John Doe v. Mosaic Health System

CourtCourt of Appeals for the Eighth Circuit
DecidedMay 17, 2024
Docket23-2816
StatusUnpublished

This text of John Doe v. Mosaic Health System (John Doe v. Mosaic Health System) is published on Counsel Stack Legal Research, covering Court of Appeals for the Eighth Circuit primary law. Counsel Stack provides free access to over 12 million legal documents including statutes, case law, regulations, and constitutions.

Bluebook
John Doe v. Mosaic Health System, (8th Cir. 2024).

Opinion

United States Court of Appeals For the Eighth Circuit ___________________________

No. 23-2816 ___________________________

John Doe, individually on behalf of all others similarly situated; Jane Doe, individually on behalf of all others similarly situated

Plaintiffs – Appellees

v.

Mosaic Health System, a/k/a Mosaic Life Care; Heartland Regional Medical Center

Defendants - Appellants ____________

Appeal from United States District Court for the Western District of Missouri ____________

Submitted: April 10, 2024 Filed: May 17, 2024 [Unpublished] ____________

Before BENTON, GRASZ, and STRAS, Circuit Judges. ____________

PER CURIAM. Mosaic Health System and Heartland Regional Medical Center (collectively, Mosaic) appeal the district court’s 1 order of remand back to state court after holding Mosaic was not entitled to federal officer removal under 28 U.S.C. § 1442(a)(1). We affirm.

I. Background

Plaintiffs, a proposed class of Missouri citizens, sued Missouri-based Mosaic in Missouri state court. Plaintiffs allege Mosaic embedded third-party software on its websites, which tracked patient personal health information and delivered it to third parties. Plaintiffs asserted nine Missouri-state-law claims against Mosaic based on its alleged embedding of these “automatic rerouting mechanisms.”
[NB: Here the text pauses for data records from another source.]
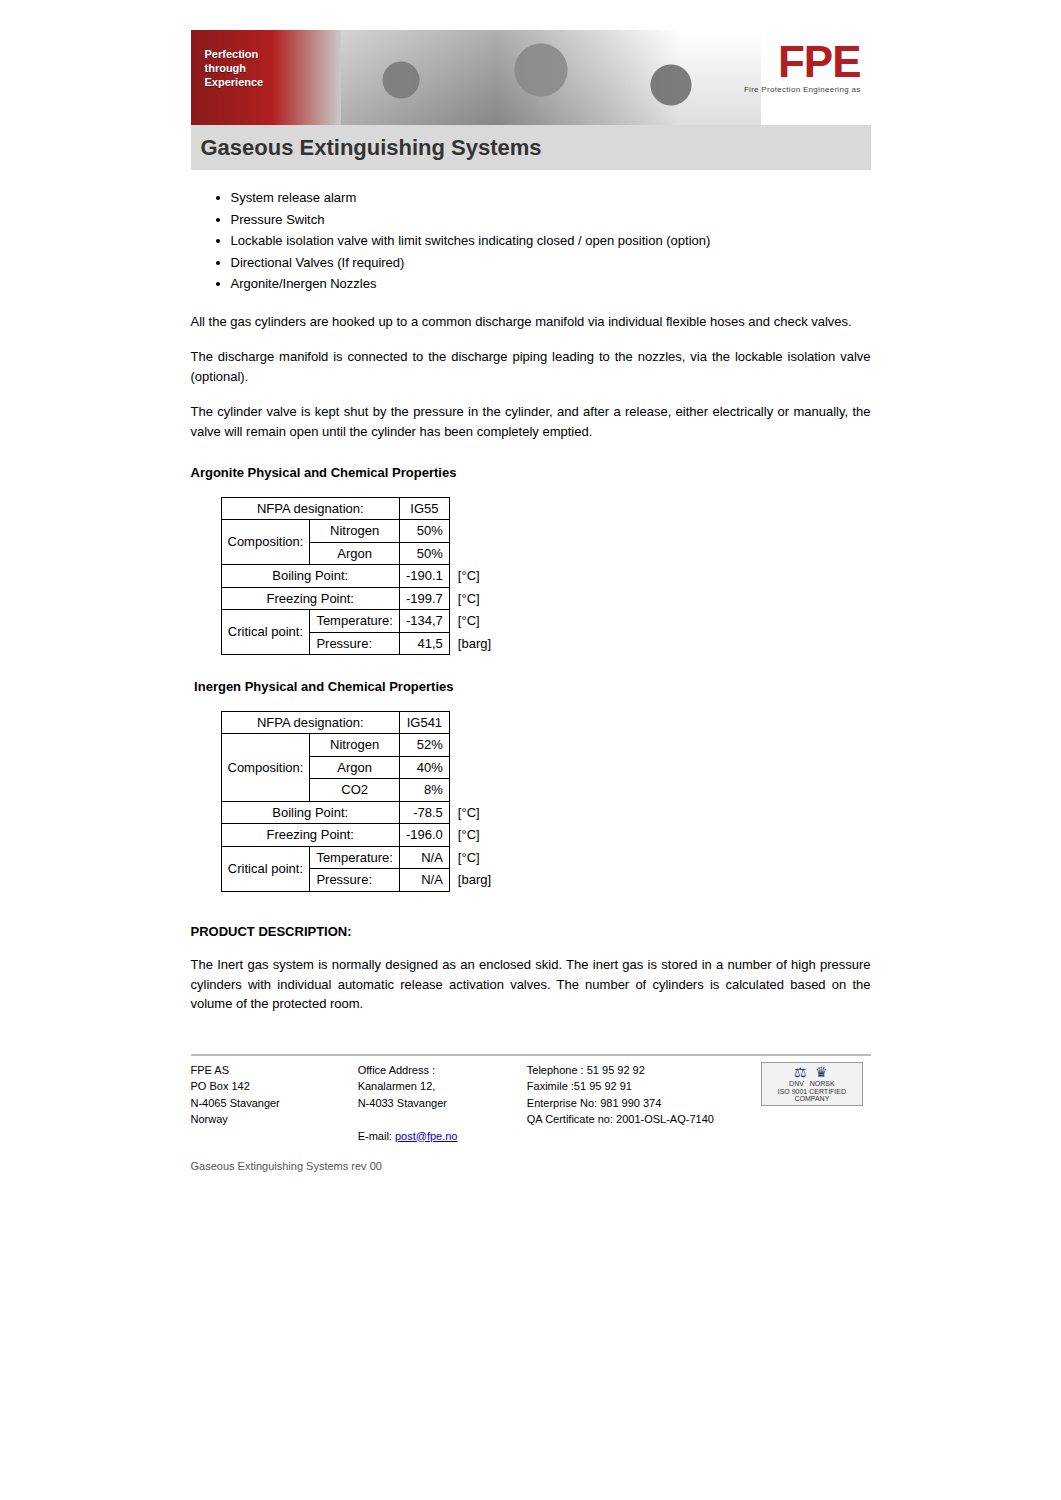Perfection
through
Experience
FPE
Fire Protection Engineering as
Gaseous Extinguishing Systems
System release alarm
Pressure Switch
Lockable isolation valve with limit switches indicating closed / open position (option)
Directional Valves (If required)
Argonite/Inergen Nozzles
All the gas cylinders are hooked up to a common discharge manifold via individual flexible hoses and check valves.
The discharge manifold is connected to the discharge piping leading to the nozzles, via the lockable isolation valve (optional).
The cylinder valve is kept shut by the pressure in the cylinder, and after a release, either electrically or manually, the valve will remain open until the cylinder has been completely emptied.
Argonite Physical and Chemical Properties
| NFPA designation: | IG55 | |
| Composition: | Nitrogen | 50% | |
| Argon | 50% | |
| Boiling Point: | -190.1 | [°C] |
| Freezing Point: | -199.7 | [°C] |
| Critical point: | Temperature: | -134,7 | [°C] |
| Pressure: | 41,5 | [barg] |
Inergen Physical and Chemical Properties
| NFPA designation: | IG541 | |
| Composition: | Nitrogen | 52% | |
| Argon | 40% | |
| CO2 | 8% | |
| Boiling Point: | -78.5 | [°C] |
| Freezing Point: | -196.0 | [°C] |
| Critical point: | Temperature: | N/A | [°C] |
| Pressure: | N/A | [barg] |
PRODUCT DESCRIPTION:
The Inert gas system is normally designed as an enclosed skid. The inert gas is stored in a number of high pressure cylinders with individual automatic release activation valves. The number of cylinders is calculated based on the volume of the protected room.
| FPE AS PO Box 142 N-4065 Stavanger Norway | Office Address : Kanalarmen 12, N-4033 Stavanger E-mail: post@fpe.no | Telephone : 51 95 92 92 Faximile :51 95 92 91 Enterprise No: 981 990 374 QA Certificate no: 2001-OSL-AQ-7140 | ⚖ ♛ DNV NORSK ISO 9001 CERTIFIED COMPANY |
Gaseous Extinguishing Systems rev 00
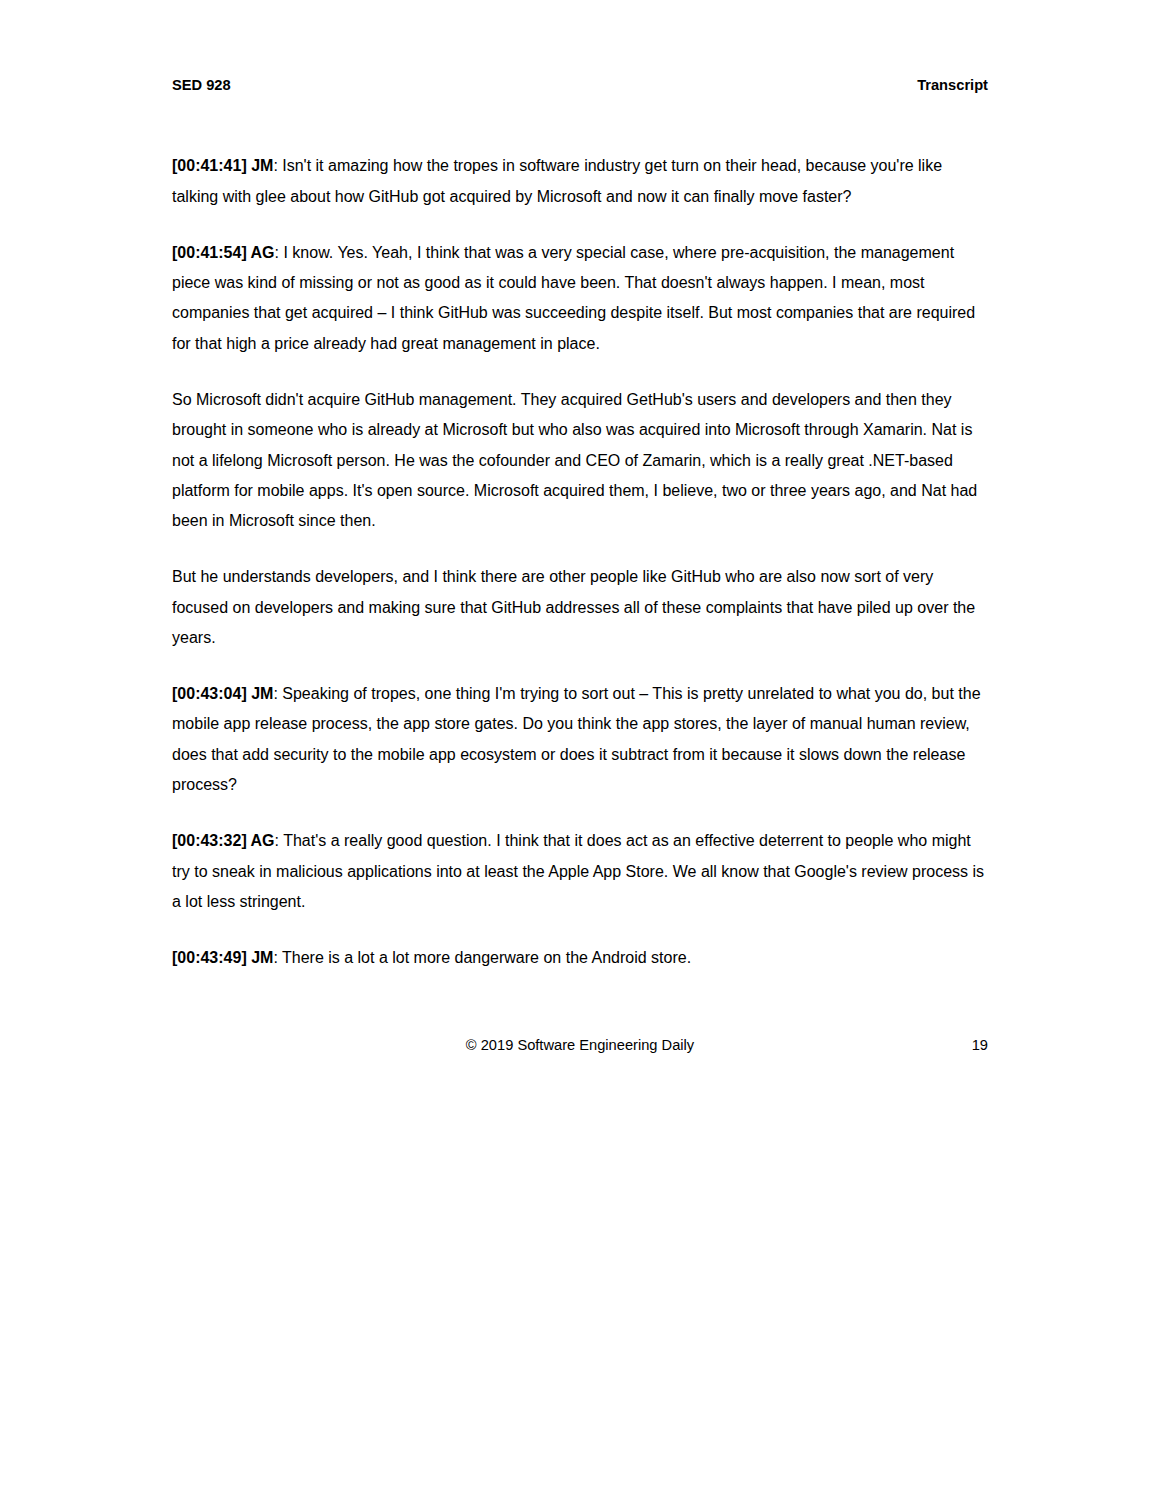SED 928 Transcript
[00:41:41] JM: Isn't it amazing how the tropes in software industry get turn on their head, because you're like talking with glee about how GitHub got acquired by Microsoft and now it can finally move faster?
[00:41:54] AG: I know. Yes. Yeah, I think that was a very special case, where pre-acquisition, the management piece was kind of missing or not as good as it could have been. That doesn't always happen. I mean, most companies that get acquired – I think GitHub was succeeding despite itself. But most companies that are required for that high a price already had great management in place.
So Microsoft didn't acquire GitHub management. They acquired GetHub's users and developers and then they brought in someone who is already at Microsoft but who also was acquired into Microsoft through Xamarin. Nat is not a lifelong Microsoft person. He was the cofounder and CEO of Zamarin, which is a really great .NET-based platform for mobile apps. It's open source. Microsoft acquired them, I believe, two or three years ago, and Nat had been in Microsoft since then.
But he understands developers, and I think there are other people like GitHub who are also now sort of very focused on developers and making sure that GitHub addresses all of these complaints that have piled up over the years.
[00:43:04] JM: Speaking of tropes, one thing I'm trying to sort out – This is pretty unrelated to what you do, but the mobile app release process, the app store gates. Do you think the app stores, the layer of manual human review, does that add security to the mobile app ecosystem or does it subtract from it because it slows down the release process?
[00:43:32] AG: That's a really good question. I think that it does act as an effective deterrent to people who might try to sneak in malicious applications into at least the Apple App Store. We all know that Google's review process is a lot less stringent.
[00:43:49] JM: There is a lot a lot more dangerware on the Android store.
© 2019 Software Engineering Daily 19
Mosaic removed the case to federal court under the federal officer removal statute, 28 U.S.C. § 1442(a). Mosaic claimed removal was warranted because Plaintiffs’ allegations are based on it acting under the directives of the National Coordinator for Health Information (the National Coordinator). The Health Information Technology for Economic and Clinic Health (HITECH) Act authorized the National Coordinator to give federal funds to healthcare providers as an incentive for those providers to promote patient access to electronic health information. See Doe v. BJC Health Sys., 89 F.4th 1037, 1040 (8th Cir. 2023); 42 U.S.C. §§ 300jj- 11(a)–(b) (National Coordinator’s authority), 1395w-4(o) (authorizing incentive payments), and 1395ww(n) (same). Mosaic participated in the incentive program, developing its websites in exchange for federal payments. Plaintiffs allege Mosaic’s websites “are designed for interactive communication with patients, including scheduling appointments, searching for physicians, paying bills, requesting medical records, learning about medical issues and treatment options, and joining support groups.”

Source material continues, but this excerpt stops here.